本文:
はじめに

 大人達は心を捨てろ捨てろと言うが 俺はいやなのさ 退屈な授業が俺達の全てならば〈中略〉盗んだバイクで走り出す 行き先も解らぬまま 暗い夜の帳りの中へ

 いきなり40年前の曲を引用して、戸惑わせたかもしれません。1980~90年代にかけて活躍した歌手、尾崎豊のデビュー曲『15の夜』の一節です。当時の若者を熱狂の渦に巻き込んだこのヒットソングも、40年が経過すると受け止め方もずいぶん変わってきたようです(「バイクを盗むなんて、人に迷惑をかける行為はダメでしょ」という具合に)。それでも、「退屈な授業」を受ける場所としての学校のイメージは、昔も今もあまり変わらないかもしれません。
 尾崎が活躍した当時の日本は、それまでの急速な経済成長に停滞の兆しが見え始めていた頃でした。この時代を「バブル崩壊」あるいはその後に続く「失われた30年」として政治経済の授業で習ったことがあるでしょう。え? 記憶にない? うーん、そうかもしれない。グローバル化、資本主義経済、世界金融市場なんかは、授業を受ける私たちにとってまるで自分とは無関係な絵空事のように感じられたかもしれません(私も、“神の見えざる手”くらいしか覚えていません)。とは言え、今を生きる若者にとって日々のお金のやりくりは切実な問題ですし、最近の物価上昇から経済の劇的な変動を身に染みて感じているはずです。この記事では、そんな現代を生きるために必要な、それでいて学校では教えてくれない「お金(経済)」と「心」の関係を探ってみましょう。

課題 A:
次の(i)〜(iii)が本文の内容と合っているかを、それぞれ「はい」か「いいえ」で答えよ。判断の決め手となる本文の語句もそのまま引用すること。
(i) 『15の夜』は尾崎豊のデビュー曲である。
(ii) 筆者は政治経済の授業で習った内容をよく覚えている。
(iii) 尾崎が活躍した当時の日本は、急速な経済成長のさなかにあった。
課題 B:
本文の内容を二文で要約せよ。
課題 C:
本文によれば、授業を受ける私たちにとって自分とは無関係な絵空事のように感じられたかもしれない事柄は何か。すべて挙げよ。

提供情報:
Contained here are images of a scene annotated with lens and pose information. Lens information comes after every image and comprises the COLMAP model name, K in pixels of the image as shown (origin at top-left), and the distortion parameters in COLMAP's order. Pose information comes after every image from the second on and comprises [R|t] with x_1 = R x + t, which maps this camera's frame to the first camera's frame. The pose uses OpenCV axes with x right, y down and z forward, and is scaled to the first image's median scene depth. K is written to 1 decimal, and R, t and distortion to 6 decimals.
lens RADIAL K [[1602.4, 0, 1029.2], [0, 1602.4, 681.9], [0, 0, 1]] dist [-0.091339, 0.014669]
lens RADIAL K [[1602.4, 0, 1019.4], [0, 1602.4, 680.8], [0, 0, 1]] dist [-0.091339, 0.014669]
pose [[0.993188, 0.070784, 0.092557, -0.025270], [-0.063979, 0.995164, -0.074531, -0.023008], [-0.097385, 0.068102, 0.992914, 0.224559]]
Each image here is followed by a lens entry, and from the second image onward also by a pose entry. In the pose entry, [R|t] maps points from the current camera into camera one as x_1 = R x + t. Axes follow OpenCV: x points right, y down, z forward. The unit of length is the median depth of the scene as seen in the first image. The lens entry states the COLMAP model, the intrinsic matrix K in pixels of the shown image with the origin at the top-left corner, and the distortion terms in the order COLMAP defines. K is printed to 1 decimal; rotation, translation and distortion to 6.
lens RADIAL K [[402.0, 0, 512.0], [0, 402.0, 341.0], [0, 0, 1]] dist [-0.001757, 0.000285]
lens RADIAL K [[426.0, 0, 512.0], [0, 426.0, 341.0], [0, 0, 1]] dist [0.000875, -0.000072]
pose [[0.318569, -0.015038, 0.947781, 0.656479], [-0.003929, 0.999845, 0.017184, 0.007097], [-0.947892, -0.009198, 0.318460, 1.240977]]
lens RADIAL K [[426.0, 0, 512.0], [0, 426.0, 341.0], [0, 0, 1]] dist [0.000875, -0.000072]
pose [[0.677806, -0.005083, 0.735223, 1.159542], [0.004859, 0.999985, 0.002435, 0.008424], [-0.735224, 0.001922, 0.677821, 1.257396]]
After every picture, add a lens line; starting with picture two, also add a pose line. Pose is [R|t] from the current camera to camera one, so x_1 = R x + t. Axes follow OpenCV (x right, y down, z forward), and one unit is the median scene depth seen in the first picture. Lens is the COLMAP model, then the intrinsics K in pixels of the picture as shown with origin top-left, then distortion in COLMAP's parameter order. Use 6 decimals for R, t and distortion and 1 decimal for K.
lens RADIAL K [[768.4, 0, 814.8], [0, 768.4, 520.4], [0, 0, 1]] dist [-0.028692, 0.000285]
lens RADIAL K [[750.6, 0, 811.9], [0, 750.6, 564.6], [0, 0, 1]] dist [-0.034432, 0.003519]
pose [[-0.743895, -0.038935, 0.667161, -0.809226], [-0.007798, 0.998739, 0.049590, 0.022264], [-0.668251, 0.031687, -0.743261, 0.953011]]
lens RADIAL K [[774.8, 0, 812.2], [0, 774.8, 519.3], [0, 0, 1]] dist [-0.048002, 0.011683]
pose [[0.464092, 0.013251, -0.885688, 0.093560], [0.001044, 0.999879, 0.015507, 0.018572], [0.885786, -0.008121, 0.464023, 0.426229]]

解答欄 A:
(i) はい。「1980~90年代にかけて活躍した歌手、尾崎豊のデビュー曲『15の夜』の一節です」
(ii) いいえ。「私も、“神の見えざる手”くらいしか覚えていません」
(iii) いいえ。「それまでの急速な経済成長に停滞の兆しが見え始めていた頃でした」

解答欄 B:
本文は尾崎豊のデビュー曲『15の夜』の一節を引き、40年を経て受け止め方は変わっても、「退屈な授業」を受ける場所としての学校のイメージはあまり変わらないかもしれないと述べる。そのうえで、今の若者は物価上昇から経済の劇的な変動を身に染みて感じているはずだとし、学校では教えてくれない「お金(経済)」と「心」の関係を探ると予告している。

解答欄 C:
グローバル化、資本主義経済、世界金融市場